┌─ STORED DATA

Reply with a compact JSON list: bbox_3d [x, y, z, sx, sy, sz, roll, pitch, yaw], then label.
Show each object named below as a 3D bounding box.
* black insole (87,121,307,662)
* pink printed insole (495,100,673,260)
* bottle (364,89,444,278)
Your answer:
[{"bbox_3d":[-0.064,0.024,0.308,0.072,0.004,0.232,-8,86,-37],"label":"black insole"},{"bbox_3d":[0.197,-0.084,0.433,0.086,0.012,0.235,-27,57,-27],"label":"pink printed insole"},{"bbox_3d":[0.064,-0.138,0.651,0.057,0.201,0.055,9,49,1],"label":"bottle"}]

└─
┌─ STORED DATA

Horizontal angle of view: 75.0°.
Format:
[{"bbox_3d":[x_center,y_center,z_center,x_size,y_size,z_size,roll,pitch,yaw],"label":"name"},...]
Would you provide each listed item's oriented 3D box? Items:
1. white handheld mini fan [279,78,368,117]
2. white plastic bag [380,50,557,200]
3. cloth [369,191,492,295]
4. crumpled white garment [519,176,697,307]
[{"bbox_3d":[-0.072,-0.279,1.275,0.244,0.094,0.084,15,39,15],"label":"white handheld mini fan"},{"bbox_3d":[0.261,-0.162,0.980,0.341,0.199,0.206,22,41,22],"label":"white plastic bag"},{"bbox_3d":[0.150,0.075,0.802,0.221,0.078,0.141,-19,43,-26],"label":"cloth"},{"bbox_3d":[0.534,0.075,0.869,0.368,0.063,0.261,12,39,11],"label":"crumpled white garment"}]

└─

▸ YOUR INSTRUCTIONS: Count how many lines above contain the word "each". Reply with the number alone.

▸ ANSWER SPACE: 2